• **Activity**: Show each line of the data below in which "because" occurs.

• **The data**:
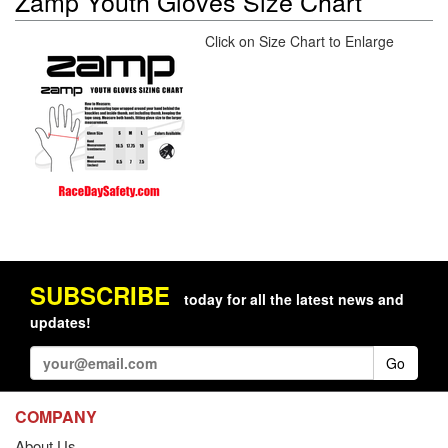
Zamp Youth Gloves Size Chart
Click on Size Chart to Enlarge
SUBSCRIBE
today for all the latest news and
updates!
Go
COMPANY
About Us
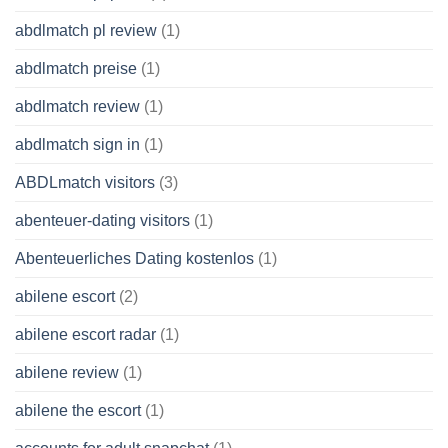
abdlmatch pl review
(1)
abdlmatch preise
(1)
abdlmatch review
(1)
abdlmatch sign in
(1)
ABDLmatch visitors
(3)
abenteuer-dating visitors
(1)
Abenteuerliches Dating kostenlos
(1)
abilene escort
(2)
abilene escort radar
(1)
abilene review
(1)
abilene the escort
(1)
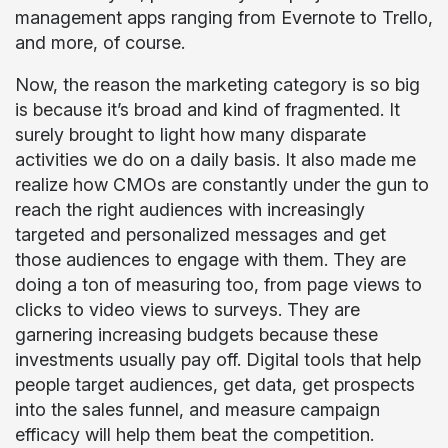
management apps ranging from Evernote to Trello,
and more, of course.
Now, the reason the marketing category is so big
is because it’s broad and kind of fragmented. It
surely brought to light how many disparate
activities we do on a daily basis. It also made me
realize how CMOs are constantly under the gun to
reach the right audiences with increasingly
targeted and personalized messages and get
those audiences to engage with them. They are
doing a ton of measuring too, from page views to
clicks to video views to surveys. They are
garnering increasing budgets because these
investments usually pay off. Digital tools that help
people target audiences, get data, get prospects
into the sales funnel, and measure campaign
efficacy will help them beat the competition.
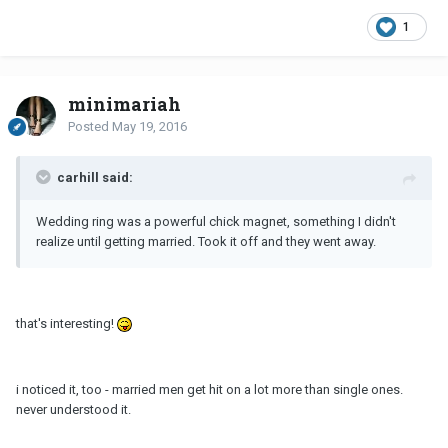
1
minimariah
Posted
May 19, 2016
carhill said:
Wedding ring was a powerful chick magnet, something I didn't
realize until getting married. Took it off and they went away.
that's interesting!
i noticed it, too - married men get hit on a lot more than single ones.
never understood it.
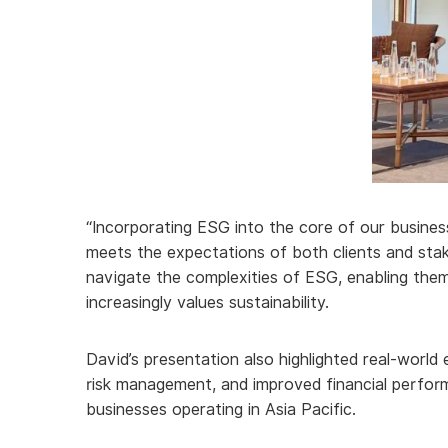
“Incorporating ESG into the core of our business
meets the expectations of both clients and stak
navigate the complexities of ESG, enabling the
increasingly values sustainability.
David’s presentation also highlighted real-world
risk management, and improved financial perform
businesses operating in Asia Pacific.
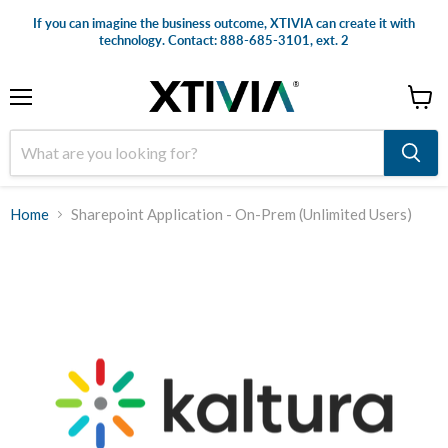
If you can imagine the business outcome, XTIVIA can create it with
technology. Contact: 888-685-3101, ext. 2
Menu
View
cart
Home
Sharepoint Application - On-Prem (Unlimited Users)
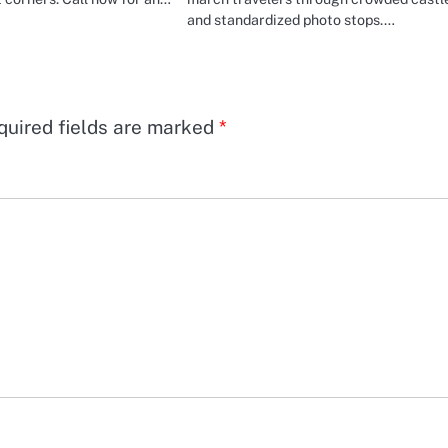
and standardized photo stops.…
quired fields are marked
*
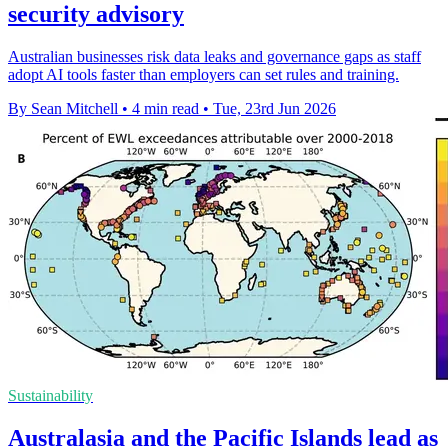
security advisory
Australian businesses risk data leaks and governance gaps as staff
adopt AI tools faster than employers can set rules and training.
By Sean Mitchell
•
4 min read
•
Tue, 23rd Jun 2026
Sustainability
Australasia and the Pacific Islands lead as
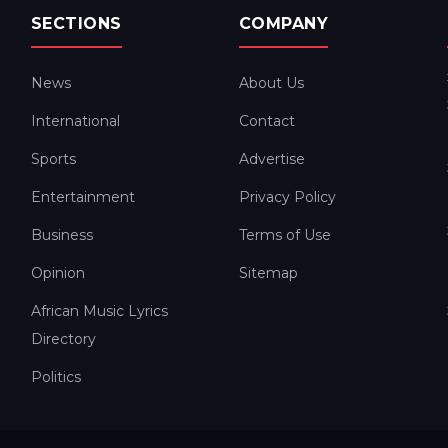
SECTIONS
COMPANY
News
About Us
International
Contact
Sports
Advertise
Entertainment
Privacy Policy
Business
Terms of Use
Opinion
Sitemap
African Music Lyrics
Directory
Politics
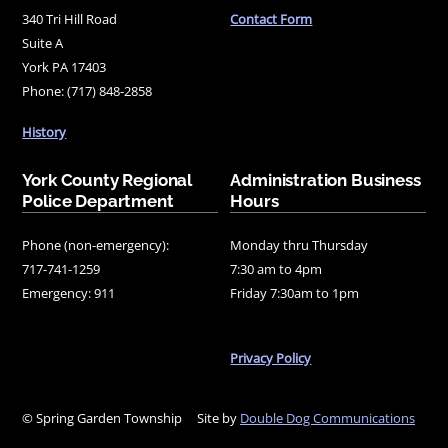
340 Tri Hill Road
Contact Form
Suite A
York PA 17403
Phone: (717) 848-2858
History
York County Regional
Administration Business
Police Department
Hours
Phone (non-emergency):
Monday thru Thursday
717-741-1259
7:30 am to 4pm
Emergency: 911
Friday 7:30am to 1pm
Privacy Policy
© Spring Garden Township
Site by
Double Dog Communications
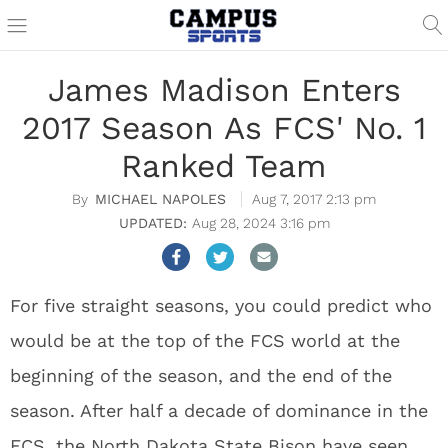
James Madison Enters
2017 Season As FCS' No. 1
Ranked Team
MICHAEL NAPOLES
Aug 7, 2017 2:13 pm
Aug 28, 2024 3:16 pm
For five straight seasons, you could predict who
would be at the top of the FCS world at the
beginning of the season, and the end of the
season. After half a decade of dominance in the
FCS, the North Dakota State Bison have seen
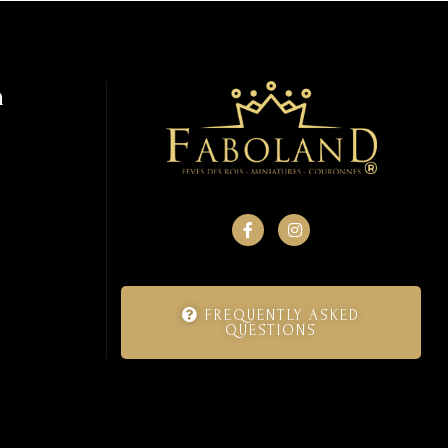
n
FREQUENTLY ASKED
QUESTIONS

• **Problem solution**:
is because it’s broad and kind of fragmented. It
garnering increasing budgets because these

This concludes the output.